Problem Description
Given two strings A and B, the task is to find the Longest Common Subsequence (LCS) of these strings. A subsequence is a sequence derived from another sequence where the order of characters is preserved, allowing for deletion. In other words, a subsequence of A must exist in B.
For example, if string A is “ABCBDAB” and B is “BDCAB”, then the longest common subsequence is “BCAB”. This LCS problem requires efficient algorithms across various fields.
Problem Input
The lengths N and M of the two strings A and B (1 ≤ N, M ≤ 1000) and the strings A and B are provided.
Problem Output
Output the length of the longest common subsequence.
Problem Solving Process
1. Understanding Dynamic Programming
This problem can be solved using Dynamic Programming (DP). DP is a technique to improve efficiency by breaking down complex problems into smaller subproblems. Here, a DP array is used to store and calculate the LCS lengths between each pair of characters.

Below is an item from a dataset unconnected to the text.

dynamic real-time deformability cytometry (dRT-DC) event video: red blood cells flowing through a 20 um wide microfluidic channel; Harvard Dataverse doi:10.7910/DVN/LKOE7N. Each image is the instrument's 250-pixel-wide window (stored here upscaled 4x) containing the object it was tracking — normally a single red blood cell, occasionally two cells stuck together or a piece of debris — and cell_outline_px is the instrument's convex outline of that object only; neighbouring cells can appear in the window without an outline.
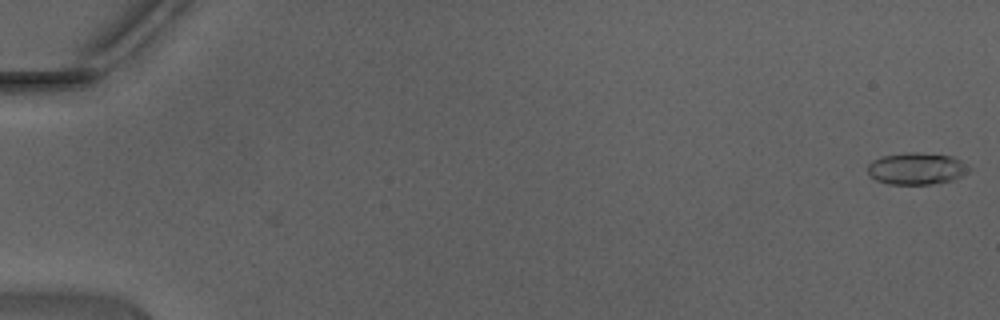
{"species": "Egyptian fruit bat (a non-hibernating species)", "species_latin": "Rousettus aegyptiacus", "temperature_condition": "warm", "stored_images_in_passage": 29, "camera_frame_rate_fps": 3000, "um_per_image_px": 0.085, "animal": {"sex": "male"}, "frame": {"image": 1, "passage_image": 1, "time_ms": 0.0, "image_size_px": [1000, 320], "cell_outline_px": [[972, 168], [960, 176], [952, 180], [932, 184], [888, 184], [876, 180], [868, 176], [868, 164], [872, 160], [880, 156], [904, 152], [916, 152], [952, 156], [968, 164]], "centroid_in_image_um": [77.88, 14.32], "position_along_channel_um": 7.1, "area_um2": 19.02}}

2. Initializing the DP Array
First, initialize a two-dimensional DP array based on the lengths of the strings A and B. DP[i][j] represents the length of the longest common subsequence of the first i characters of A and the first j characters of B.

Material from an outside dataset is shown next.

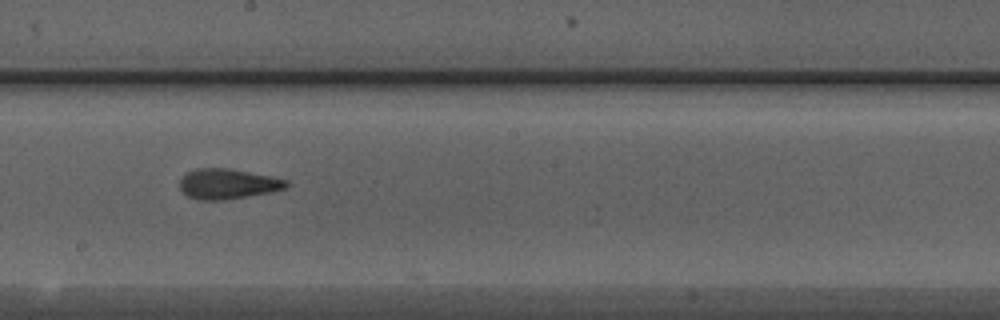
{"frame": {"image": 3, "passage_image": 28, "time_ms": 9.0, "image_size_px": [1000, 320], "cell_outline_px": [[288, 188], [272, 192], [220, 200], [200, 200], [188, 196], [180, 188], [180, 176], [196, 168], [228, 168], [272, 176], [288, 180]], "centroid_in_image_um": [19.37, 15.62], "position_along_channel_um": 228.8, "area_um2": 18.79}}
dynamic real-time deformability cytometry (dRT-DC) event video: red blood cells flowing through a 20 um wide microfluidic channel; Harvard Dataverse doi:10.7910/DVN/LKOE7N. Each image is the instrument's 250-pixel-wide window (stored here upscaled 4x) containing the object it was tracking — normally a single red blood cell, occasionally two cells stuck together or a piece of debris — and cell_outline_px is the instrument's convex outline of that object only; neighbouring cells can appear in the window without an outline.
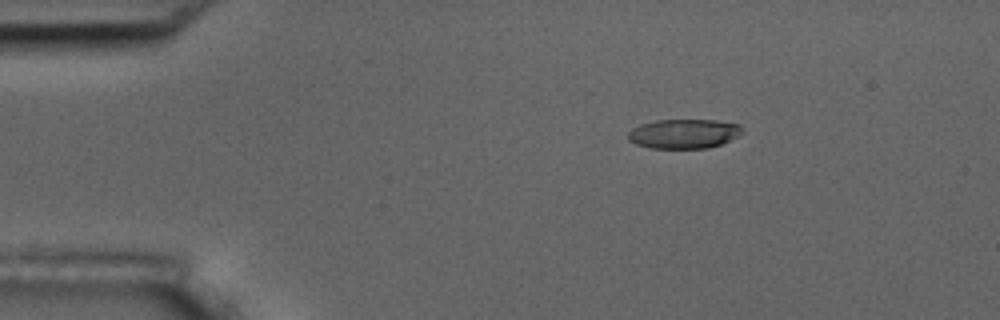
{"species": "common noctule bat (a hibernating species)", "species_latin": "Nyctalus noctula", "temperature_condition": "room temperature", "stored_images_in_passage": 48, "camera_frame_rate_fps": 3000, "um_per_image_px": 0.085, "animal": {"sex": "male", "body_mass_g": 17.5, "forearm_length_mm": 52.3}, "frame": {"image": 1, "passage_image": 1, "time_ms": 0.0, "image_size_px": [1000, 320], "cell_outline_px": [[744, 132], [720, 144], [708, 148], [652, 148], [636, 144], [628, 140], [628, 132], [632, 128], [640, 124], [656, 120], [716, 120], [740, 124]], "centroid_in_image_um": [58.11, 11.36], "position_along_channel_um": 26.9, "area_um2": 19.54}}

int[,] dp = new int[N + 1, M + 1];
3. DP State Transition
The DP rules are as follows:
- If the i-th character of A and the j-th character of B are the same:
dp[i][j] = dp[i - 1][j - 1] + 1 - If the i-th character of A and the j-th character of B are different:
dp[i][j] = Math.Max(dp[i - 1][j], dp[i][j - 1])
4. Final Result
After populating the DP array, dp[N][M] will contain the length of the longest common subsequence.
Code Implementation
using System;
class Program
{
static void Main(string[] args)
{
string A = "ABCBDAB";
string B = "BDCAB";
int N = A.Length;
int M = B.Length;
int[,] dp = new int[N + 1, M + 1];
for (int i = 1; i <= N; i++)
{
for (int j = 1; j <= M; j++)
{
if (A[i - 1] == B[j - 1])
{
dp[i, j] = dp[i - 1, j - 1] + 1;
}
else
{
dp[i, j] = Math.Max(dp[i - 1, j], dp[i, j - 1]);
}
}
}
Console.WriteLine("Length of the longest common subsequence: " + dp[N, M]);
}
}
Test Cases
Example Input
A: ABCBDAB
B: BDCAB
Example Output
Length of the longest common subsequence: 4
Time Complexity Analysis
The time complexity of this dynamic programming algorithm is O(N * M), and the space complexity is also O(N * M). This ensures satisfactory performance even when the lengths of the two strings are 1000.
Conclusion
The Longest Common Subsequence (LCS) problem is a key problem that illustrates how to determine relationships in various fields of computer science. It has been confirmed that it can be solved efficiently using dynamic programming. This method frequently appears in coding tests, so it is important to understand it well and practice.